Free text de-identification
Last updated
Was this helpful?
Last updated
Was this helpful?
Free text de-identification enables Syntho to automatically detect and anonymize personally identifiable information (PII) hidden in unstructured text columns. This is particularly useful for columns containing names, notes, comments, or descriptions that may include sensitive information.
Caution: Using this feature significantly increases processing time. Consider limiting the number of input rows or enabling GPU acceleration.
To identify and anonymize PII within text fields like "notes", "comments", or "descriptions"
When working with unstructured data that may contain embedded identifiers
To prepare free-text data for AI-powered generation or duplication without privacy risk
Follow the interactive guide below to apply a free text de-identification.
Free text de-identification helps ensure even your unstructured data is privacy-safe. Use it when working with comments, descriptions, or any column that may include sensitive terms embedded in natural language.
Under Encoding type > Locale, you can define the locale used by the text processing models for text columns containing PII.
Syntho supports detection and de-identification of PII fields for the languages English and Dutch in columns containing free text data.
Syntho allows adding NLP (natural language processing) models with limited support for different languages (see next section).
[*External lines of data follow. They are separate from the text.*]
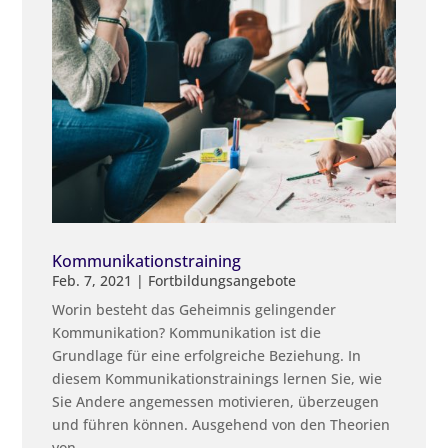
Kommunikationstraining
Feb. 7, 2021
|
Fortbildungsangebote
Worin besteht das Geheimnis gelingender
Kommunikation? Kommunikation ist die
Grundlage für eine erfolgreiche Beziehung. In
diesem Kommunikationstrainings lernen Sie, wie
Sie Andere angemessen motivieren, überzeugen
und führen können. Ausgehend von den Theorien
von...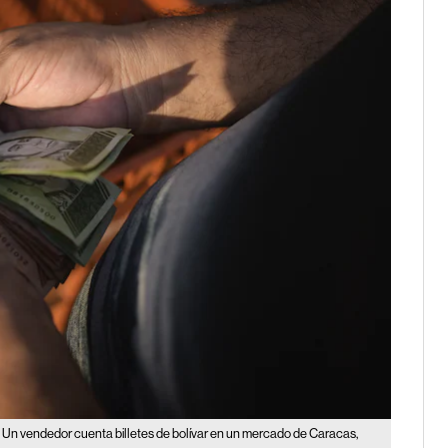
Un vendedor cuenta billetes de bolívar en un mercado de Caracas,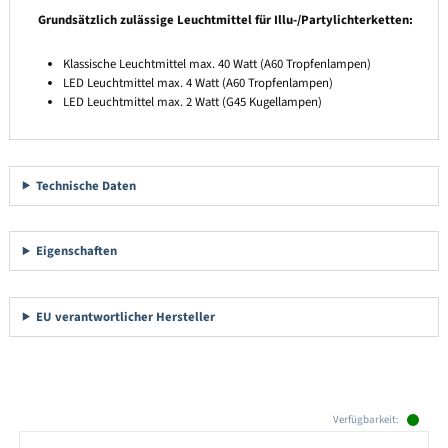
Grundsätzlich zulässige Leuchtmittel für Illu-/Partylichterketten:
Klassische Leuchtmittel max. 40 Watt (A60 Tropfenlampen)
LED Leuchtmittel max. 4 Watt (A60 Tropfenlampen)
LED Leuchtmittel max. 2 Watt (G45 Kugellampen)
Technische Daten
Eigenschaften
EU verantwortlicher Hersteller
Produktgalerie überspringen
Verfügbarkeit: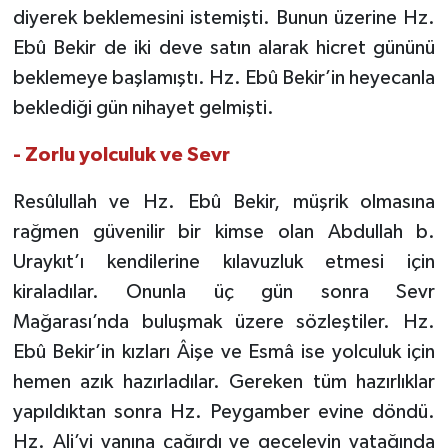
diyerek beklemesini istemişti. Bunun üzerine Hz.
Ebû Bekir de iki deve satın alarak hicret gününü
beklemeye başlamıştı. Hz. Ebû Bekir’in heyecanla
beklediği gün nihayet gelmişti.
- Zorlu yolculuk ve Sevr
Resûlullah ve Hz. Ebû Bekir, müşrik olmasına
rağmen güvenilir bir kimse olan Abdullah b.
Uraykıt’ı kendilerine kılavuzluk etmesi için
kiraladılar. Onunla üç gün sonra Sevr
Mağarası’nda buluşmak üzere sözleştiler. Hz.
Ebû Bekir’in kızları Âişe ve Esmâ ise yolculuk için
hemen azık hazırladılar. Gereken tüm hazırlıklar
yapıldıktan sonra Hz. Peygamber evine döndü.
Hz. Ali’yi yanına çağırdı ve geceleyin yatağında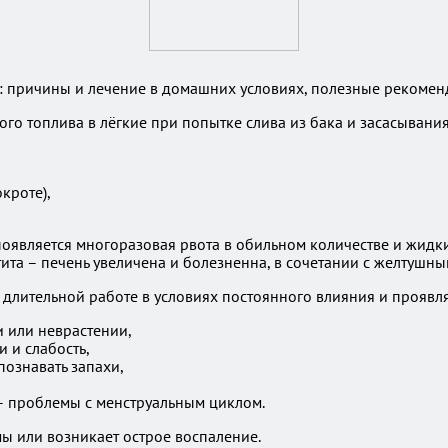
: причины и лечение в домашних условиях, полезные рекоме
го топлива в лёгкие при попытке слива из бака и засасывания
кроте),
оявляется многоразовая рвота в обильном количестве и жидкий
та – печень увеличена и болезненна, в сочетании с желтушны
длительной работе в условиях постоянного влияния и проявл
 или неврастении,
 и слабость,
познавать запахи,
 проблемы с менструальным циклом.
ы или возникает острое воспаление.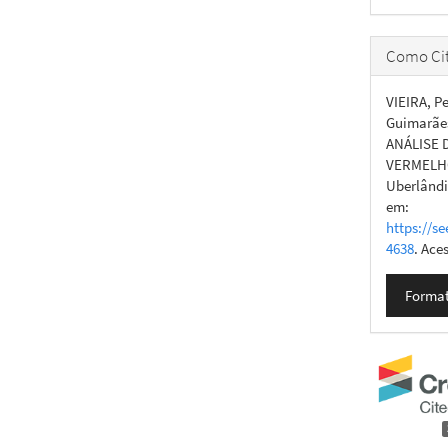
Como Cit
VIEIRA, P
Guimarãe
ANÁLISE 
VERMELHO
Uberlândia
em:
https://se
4638
. Ace
Format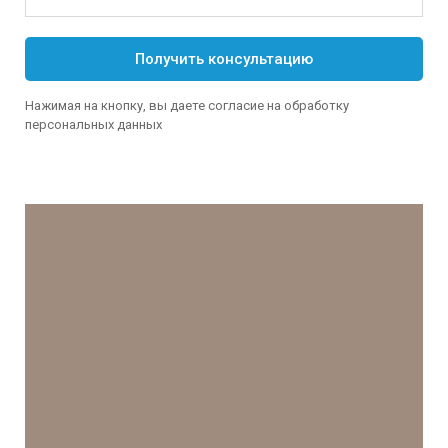
Получить консультацию
Нажимая на кнопку, вы даете согласие на обработку
персональных данных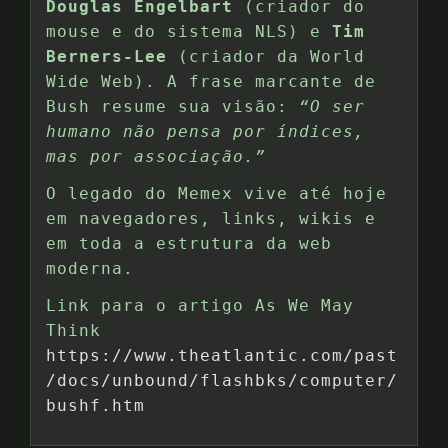
Douglas Engelbart
(criador do
mouse e do sistema NLS) e
Tim
Berners-Lee
(criador da World
Wide Web). A frase marcante de
Bush resume sua visão:
“O ser
humano não pensa por índices,
mas por associação.”
O legado do Memex vive até hoje
em navegadores, links, wikis e
em toda a estrutura da web
moderna.
Link para o artigo As We May
Think
https://www.theatlantic.com/past
/docs/unbound/flashbks/computer/
bushf.htm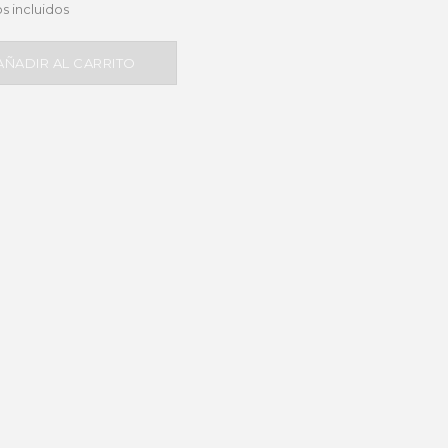
s incluidos
AÑADIR AL CARRITO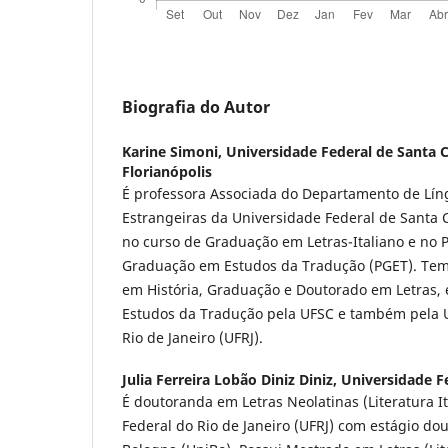
Biografia do Autor
Karine Simoni,
Universidade Federal de Santa C
Florianópolis
É professora Associada do Departamento de Líng
Estrangeiras da Universidade Federal de Santa 
no curso de Graduação em Letras-Italiano e no 
Graduação em Estudos da Tradução (PGET). Te
em História, Graduação e Doutorado em Letras,
Estudos da Tradução pela UFSC e também pela U
Rio de Janeiro (UFRJ).
Julia Ferreira Lobão Diniz Diniz,
Universidade Fe
É doutoranda em Letras Neolatinas (Literatura I
Federal do Rio de Janeiro (UFRJ) com estágio dou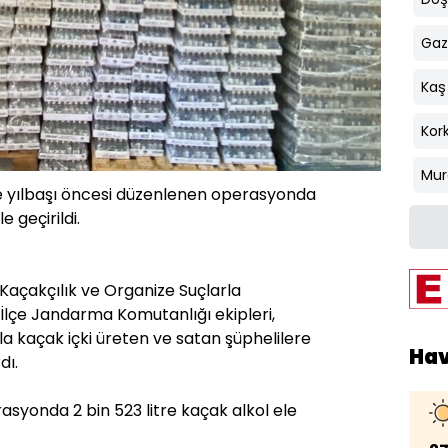
Gaz
Kaş
Kork
Mur
de yılbaşı öncesi düzenlenen operasyonda
e geçirildi.
Kaçakçılık ve Organize Suçlarla
İlçe Jandarma Komutanlığı ekipleri,
yla kaçak içki üreten ve satan şüphelilere
Ha
dı.
rasyonda 2 bin 523 litre kaçak alkol ele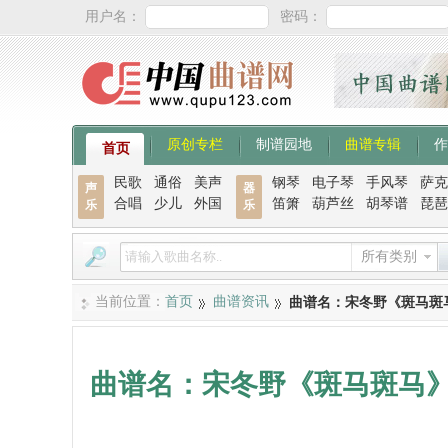
用户名：
密码：
原创专栏
制谱园地
曲谱专辑
作
首页
民歌
通俗
美声
钢琴
电子琴
手风琴
萨克
声
器
合唱
少儿
外国
笛箫
葫芦丝
胡琴谱
琵琶
乐
乐
所有类别
当前位置：
首页
曲谱资讯
曲谱名：宋冬野《斑马斑
曲谱名：宋冬野《斑马斑马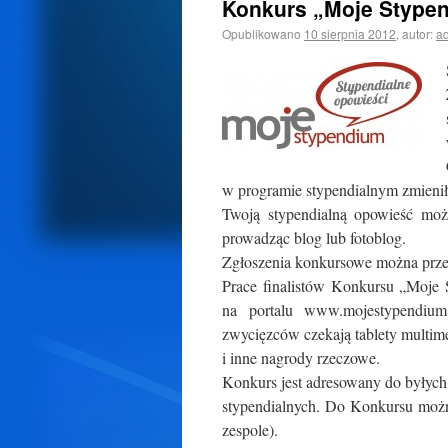
Konkurs „Moje Stypen
Opublikowano
10 sierpnia 2012
,
autor:
a
w programie stypendialnym zmienił
Twoją stypendialną opowieść możes
prowadząc blog lub fotoblog.
Zgłoszenia konkursowe można przes
Prace finalistów Konkursu „Moje 
na portalu www.mojestypendium.
zwycięzców czekają tablety multim
i inne nagrody rzeczowe.
Konkurs jest adresowany do byłych
stypendialnych. Do Konkursu możn
zespole).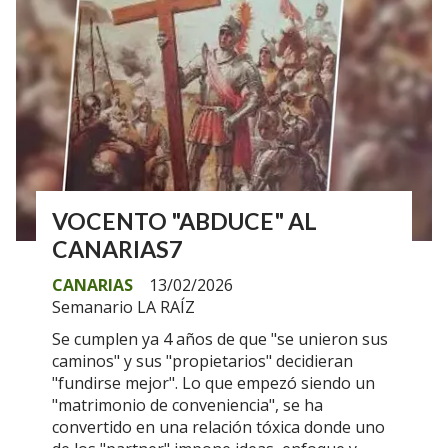
VOCENTO "ABDUCE" AL
CANARIAS7
CANARIAS
13/02/2026
Semanario LA RAÍZ
Se cumplen ya 4 años de que "se unieron sus
caminos" y sus "propietarios" decidieran
"fundirse mejor". Lo que empezó siendo un
"matrimonio de conveniencia", se ha
convertido en una relación tóxica donde uno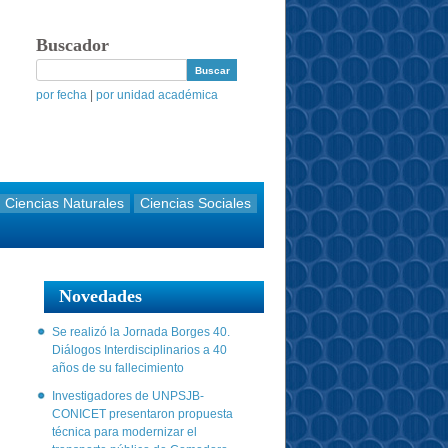
Buscador
por fecha
|
por unidad académica
Ciencias Naturales
Ciencias Sociales
Novedades
Se realizó la Jornada Borges 40.
Diálogos Interdisciplinarios a 40
años de su fallecimiento
Investigadores de UNPSJB-
CONICET presentaron propuesta
técnica para modernizar el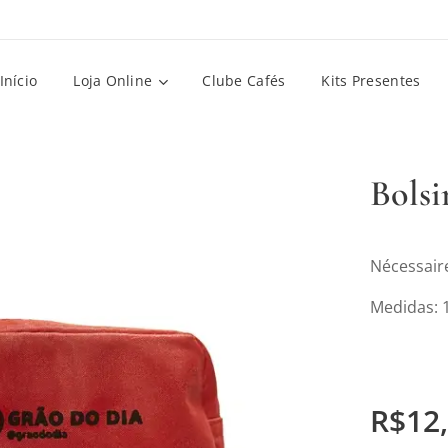
Início
Loja Online
Clube Cafés
Kits Presentes
Bols
Nécessair
Medidas:
R$
12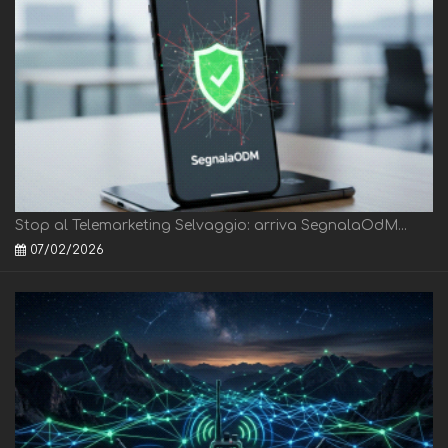
Stop al Telemarketing Selvaggio: arriva SegnalaOdM...
07/02/2026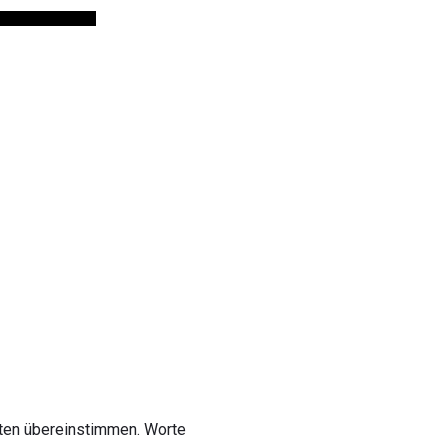
ten übereinstimmen. Worte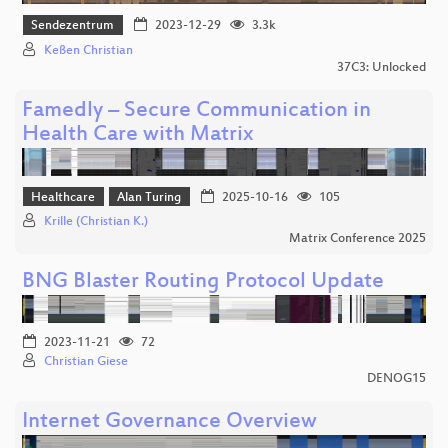
Sendezentrum
2023-12-29
3.3k
Keßen Christian
37C3: Unlocked
Famedly – Secure Communication in
Health Care with Matrix
Healthcare
Alan Turing
2025-10-16
105
Krille (Christian K.)
Matrix Conference 2025
BNG Blaster Routing Protocol Update
2023-11-21
72
Christian Giese
DENOG15
Internet Governance Overview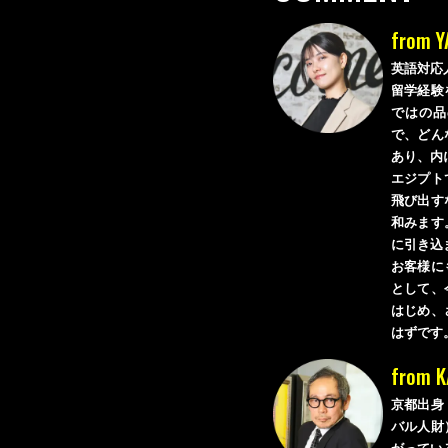
from 
英語対応
留学経験
ではの品
で、どん
あり、内
エジプト
飛び出す
和みます
に引き込
お客様に
として、
はじめ、
はずです
from 
京都出身
バル人財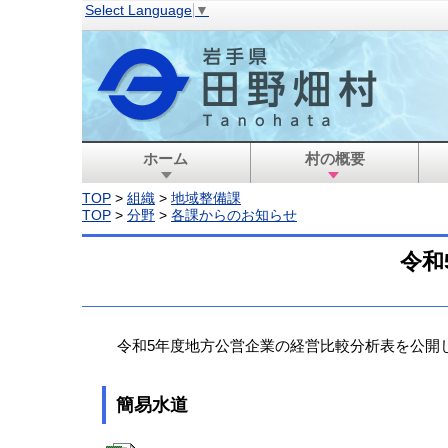
Select Language
▼
ホーム
村の概要
TOP
>
組織
>
地域整備課
TOP
>
分野
>
各課からのお知らせ
令和
令和5年度地方公営企業の経営比較分析表を公開
簡易水道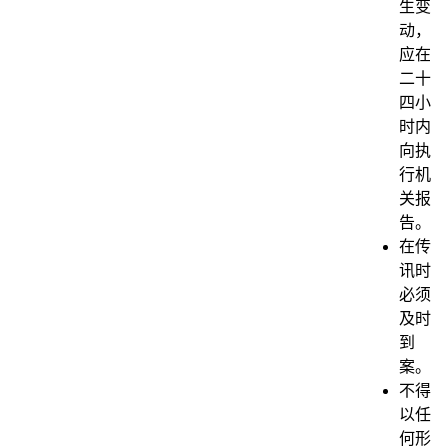
生变
动，
应在
二十
四小
时内
向执
行机
关报
告。
在传
讯时
必须
及时
到
案。
不得
以任
何形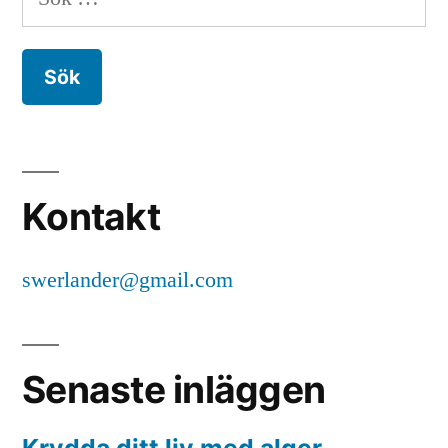
efter:
Kontakt
swerlander@gmail.com
Senaste inläggen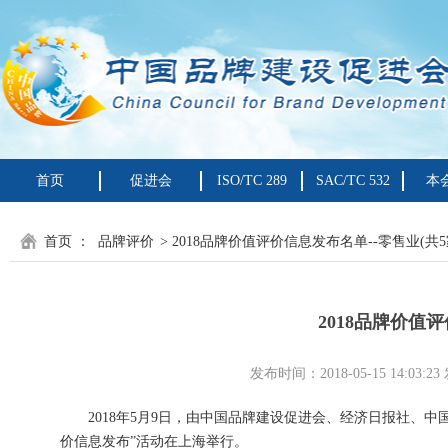
首页
促进会
ISO/TC 289
SAC/TC 532
本
首页
：
品牌评价
> 2018品牌价值评价信息发布名单--零售业(共5
2018品牌价值评
发布时间：2018-05-15 14:
2018年5月9日，由中国品牌建设促进会、经济日报社、中国
价信息发布”活动在上海举行。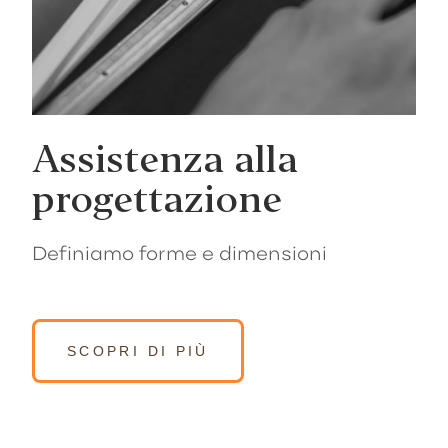
Assistenza alla
progettazione
Definiamo forme e dimensioni
SCOPRI DI PIÙ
When you apply the PII text scanner to specific columns, Syntho automatically scans for PII elements in those columns. Identified PII elements can then be replaced with mock data. Syntho employs a variety of algorithms and methods to improve the scanning process.
Here's an overview of the steps taken in the detection process, in chronological order:
Regex: for pattern recognition.
Named Entity Recognition (NER): to recognize natural language PII entities.
Checksums: to validate detected patterns.
Context words: to increase detection certainty.
Label: to label detected PII entity with a descriptor of the entity.
(Optional) Obfuscate: to replace detected PII descriptors with mock data.
PII Detection and Confidence Score: The PII text scanner may identify multiple potential Personally Identifiable Information (PII) entities within a text column. When this occurs, the entity with the highest confidence score is presented to the user. However, it's important to understand that a high confidence score doesn't guarantee accuracy. This could result in mislabeling the type of PII detected.
Internet Requirement for Non-Default NLP Models: If you opt to use specialized Natural Language Processing (NLP) models to accommodate different languages or regions, an active internet connection is necessary to download these models.
Detection Methods: The scanner employs a multi-method approach for PII detection, including the use of Regex patterns, Named Entity Recognition (NER) models, checksum validation, and examination of context words. Note that the effectiveness of the NER models can vary in different context it's being used. For instance, a NER model trained on Wikipedia text may not perform well when applied to medical data.